> [Texte à lire]:
Washington (awp/afp) - La banque centrale américaine (Fed) devrait laisser les taux d'intérêts inchangés à l'issue d'une réunion monétaire mercredi attendant d'en savoir plus sur les projets économiques du président Donald Trump, estiment la plupart des économistes.

En décembre, peu après l'élection présidentielle, la Réserve fédérale avait relevé légèrement les taux pour les porter à entre 0,50% et 0,75%, signalant les progrès de la première économie mondiale vers les objectifs de plein emploi et d'inflation à 2%.

Pour cette réunion de février, dépourvue de conférence de presse de la présidente Janet Yellen, les économistes misent sur "une attitude attentiste" du Comité monétaire (FOMC) avant de voir "avec plus de clarté la magnitude, la composition et le calendrier des dispositions de relance budgétaire" (réduction d'impôts et dépenses d'infrastructures) promises par le président républicain, affirme Paul Ashworth de Capital Economics.

Ces mesures expansionnistes, de même que les forts droits de douane que veut imposer Donald Trump aux produits du Mexique, troisième partenaire commercial des Etats-Unis, dans son bras de fer sur le mur anti-immigration, pourraient s'avérer inflationnistes et forcer la Fed à accélérer ses hausses de taux.

C'est l'avis de Tim Duy, professeur d'économie à l'Université d'Oregon: "dans la mesure où l'administration entend poursuivre une stratégie de négociation agressive avec nos partenaires commerciaux, ils peuvent dire que cela va augmenter les prix des produits aux Etats-Unis et réagir à cela en relevant les taux".

-Comité monétaire renouvelé-

Pour l'instant, le FOMC prévoit trois modestes relèvements pour 2017 mais Janet Yellen a récemment averti que, vu l'incertitude des mesures à venir, "les attentes sur les taux d'intérêt changeront dans la mesure où nos perspectives sur l'économie changeront".

> [Consigne 1]: D'après l'article, pourquoi la plupart des économistes s'attendent-ils à ce que la Fed laisse ses taux inchangés lors de sa réunion de février ? Répondez en une à trois phrases.
Ces lignes n'ont aucun rapport avec l'article.

> [Matériel de travail]:
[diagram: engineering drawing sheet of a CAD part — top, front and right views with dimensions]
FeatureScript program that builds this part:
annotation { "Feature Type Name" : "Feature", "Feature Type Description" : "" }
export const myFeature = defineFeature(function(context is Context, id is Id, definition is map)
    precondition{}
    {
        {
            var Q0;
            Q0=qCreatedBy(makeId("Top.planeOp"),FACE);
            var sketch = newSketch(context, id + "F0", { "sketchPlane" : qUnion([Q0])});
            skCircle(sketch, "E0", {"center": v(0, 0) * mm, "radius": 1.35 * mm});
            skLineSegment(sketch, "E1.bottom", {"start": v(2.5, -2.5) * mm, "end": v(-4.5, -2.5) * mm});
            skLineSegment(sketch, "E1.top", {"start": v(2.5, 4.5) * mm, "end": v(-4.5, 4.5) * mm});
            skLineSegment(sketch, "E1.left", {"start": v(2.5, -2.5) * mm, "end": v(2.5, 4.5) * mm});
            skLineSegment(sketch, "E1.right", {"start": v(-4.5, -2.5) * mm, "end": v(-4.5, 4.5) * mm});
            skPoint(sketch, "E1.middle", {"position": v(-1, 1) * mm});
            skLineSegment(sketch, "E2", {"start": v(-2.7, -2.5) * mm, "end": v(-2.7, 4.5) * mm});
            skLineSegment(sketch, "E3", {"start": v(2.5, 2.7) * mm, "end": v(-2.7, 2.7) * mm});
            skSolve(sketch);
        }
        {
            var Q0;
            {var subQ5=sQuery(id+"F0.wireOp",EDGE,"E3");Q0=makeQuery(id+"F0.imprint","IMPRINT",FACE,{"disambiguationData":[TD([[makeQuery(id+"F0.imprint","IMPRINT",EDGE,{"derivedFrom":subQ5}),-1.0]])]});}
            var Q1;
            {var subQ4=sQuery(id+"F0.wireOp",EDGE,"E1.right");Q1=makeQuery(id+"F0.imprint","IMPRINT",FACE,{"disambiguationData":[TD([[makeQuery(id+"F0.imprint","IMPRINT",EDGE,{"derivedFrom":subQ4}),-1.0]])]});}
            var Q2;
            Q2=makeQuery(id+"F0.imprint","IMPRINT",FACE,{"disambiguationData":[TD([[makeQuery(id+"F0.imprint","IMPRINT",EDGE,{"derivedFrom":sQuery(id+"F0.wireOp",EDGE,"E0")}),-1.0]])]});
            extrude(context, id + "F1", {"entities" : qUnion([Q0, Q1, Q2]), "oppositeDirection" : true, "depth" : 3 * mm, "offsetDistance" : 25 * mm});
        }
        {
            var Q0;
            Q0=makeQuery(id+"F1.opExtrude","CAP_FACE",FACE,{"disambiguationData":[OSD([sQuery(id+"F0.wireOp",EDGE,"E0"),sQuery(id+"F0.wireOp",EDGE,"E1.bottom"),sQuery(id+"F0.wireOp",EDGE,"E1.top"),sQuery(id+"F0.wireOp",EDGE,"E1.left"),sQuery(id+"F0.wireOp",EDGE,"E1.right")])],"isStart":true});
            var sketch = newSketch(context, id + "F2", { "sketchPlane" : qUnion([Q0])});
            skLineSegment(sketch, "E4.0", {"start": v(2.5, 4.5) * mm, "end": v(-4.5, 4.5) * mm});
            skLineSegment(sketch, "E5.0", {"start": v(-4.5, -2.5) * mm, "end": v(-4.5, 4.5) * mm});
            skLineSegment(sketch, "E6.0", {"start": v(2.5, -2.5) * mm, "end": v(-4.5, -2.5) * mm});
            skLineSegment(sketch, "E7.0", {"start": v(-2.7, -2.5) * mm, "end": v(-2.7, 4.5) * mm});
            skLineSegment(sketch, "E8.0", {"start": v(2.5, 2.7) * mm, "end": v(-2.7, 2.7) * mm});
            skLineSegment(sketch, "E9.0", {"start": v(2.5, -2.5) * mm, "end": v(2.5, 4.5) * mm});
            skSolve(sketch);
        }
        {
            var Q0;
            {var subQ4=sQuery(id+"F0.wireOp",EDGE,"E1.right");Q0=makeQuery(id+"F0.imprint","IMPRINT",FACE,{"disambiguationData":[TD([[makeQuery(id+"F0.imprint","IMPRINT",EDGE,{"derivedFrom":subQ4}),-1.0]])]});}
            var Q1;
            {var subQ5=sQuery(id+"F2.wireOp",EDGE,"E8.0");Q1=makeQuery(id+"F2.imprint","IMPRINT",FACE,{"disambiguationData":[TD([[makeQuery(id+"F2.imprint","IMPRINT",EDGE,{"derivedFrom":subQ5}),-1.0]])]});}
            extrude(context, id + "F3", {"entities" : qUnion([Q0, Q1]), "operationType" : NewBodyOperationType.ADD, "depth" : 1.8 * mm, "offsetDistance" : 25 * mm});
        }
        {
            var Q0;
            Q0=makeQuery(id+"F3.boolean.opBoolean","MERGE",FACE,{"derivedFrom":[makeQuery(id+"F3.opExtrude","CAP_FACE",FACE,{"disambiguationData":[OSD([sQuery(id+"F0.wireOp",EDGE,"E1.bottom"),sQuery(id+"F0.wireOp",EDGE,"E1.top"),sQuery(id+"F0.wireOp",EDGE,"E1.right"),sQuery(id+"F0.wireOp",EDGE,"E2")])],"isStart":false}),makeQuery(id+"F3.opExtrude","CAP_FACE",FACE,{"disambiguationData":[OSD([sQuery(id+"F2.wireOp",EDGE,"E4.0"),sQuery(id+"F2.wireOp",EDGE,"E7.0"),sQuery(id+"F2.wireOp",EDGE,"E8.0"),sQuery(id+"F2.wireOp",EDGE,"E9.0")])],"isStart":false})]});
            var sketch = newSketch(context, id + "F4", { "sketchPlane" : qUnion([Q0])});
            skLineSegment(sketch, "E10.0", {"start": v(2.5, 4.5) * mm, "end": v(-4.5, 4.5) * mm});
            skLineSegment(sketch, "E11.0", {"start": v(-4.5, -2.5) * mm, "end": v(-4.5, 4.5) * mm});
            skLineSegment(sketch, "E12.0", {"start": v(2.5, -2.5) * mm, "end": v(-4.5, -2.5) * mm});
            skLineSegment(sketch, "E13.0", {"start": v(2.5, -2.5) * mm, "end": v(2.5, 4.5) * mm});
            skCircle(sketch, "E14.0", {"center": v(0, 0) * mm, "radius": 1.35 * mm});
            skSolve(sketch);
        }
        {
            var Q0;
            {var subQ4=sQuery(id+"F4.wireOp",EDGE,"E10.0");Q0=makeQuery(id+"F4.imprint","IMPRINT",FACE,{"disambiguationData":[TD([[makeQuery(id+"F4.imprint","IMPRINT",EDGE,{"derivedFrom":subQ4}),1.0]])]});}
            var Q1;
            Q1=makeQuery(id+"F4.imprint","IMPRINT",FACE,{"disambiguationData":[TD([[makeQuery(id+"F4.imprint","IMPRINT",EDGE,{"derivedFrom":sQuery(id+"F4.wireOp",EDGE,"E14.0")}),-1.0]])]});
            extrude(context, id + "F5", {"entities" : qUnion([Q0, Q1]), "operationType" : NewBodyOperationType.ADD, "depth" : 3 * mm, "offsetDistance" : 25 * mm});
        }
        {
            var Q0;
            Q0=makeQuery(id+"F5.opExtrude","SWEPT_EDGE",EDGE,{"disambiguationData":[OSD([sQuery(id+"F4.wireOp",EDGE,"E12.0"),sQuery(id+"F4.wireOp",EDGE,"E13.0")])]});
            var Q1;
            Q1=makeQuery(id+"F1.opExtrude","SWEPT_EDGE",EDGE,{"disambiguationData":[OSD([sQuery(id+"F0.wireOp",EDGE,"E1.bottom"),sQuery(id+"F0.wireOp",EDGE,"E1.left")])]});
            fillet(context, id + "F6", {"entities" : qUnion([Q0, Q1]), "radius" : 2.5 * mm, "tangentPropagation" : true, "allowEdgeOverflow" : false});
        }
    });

> [Consigne 2]: Affichez toutes les lignes qui contiennent la chaîne "depth".

> [Solution détaillée 1]: La Fed attendrait d'en savoir plus sur les projets économiques du président Donald Trump. Selon Paul Ashworth de Capital Economics, le Comité monétaire veut d'abord voir plus clairement la magnitude, la composition et le calendrier des mesures de relance budgétaire promises, c'est-à-dire les réductions d'impôts et les dépenses d'infrastructures.

> [Solution détaillée 2]:
            extrude(context, id + "F1", {"entities" : qUnion([Q0, Q1, Q2]), "oppositeDirection" : true, "depth" : 3 * mm, "offsetDistance" : 25 * mm});
            extrude(context, id + "F3", {"entities" : qUnion([Q0, Q1]), "operationType" : NewBodyOperationType.ADD, "depth" : 1.8 * mm, "offsetDistance" : 25 * mm});
            extrude(context, id + "F5", {"entities" : qUnion([Q0, Q1]), "operationType" : NewBodyOperationType.ADD, "depth" : 3 * mm, "offsetDistance" : 25 * mm});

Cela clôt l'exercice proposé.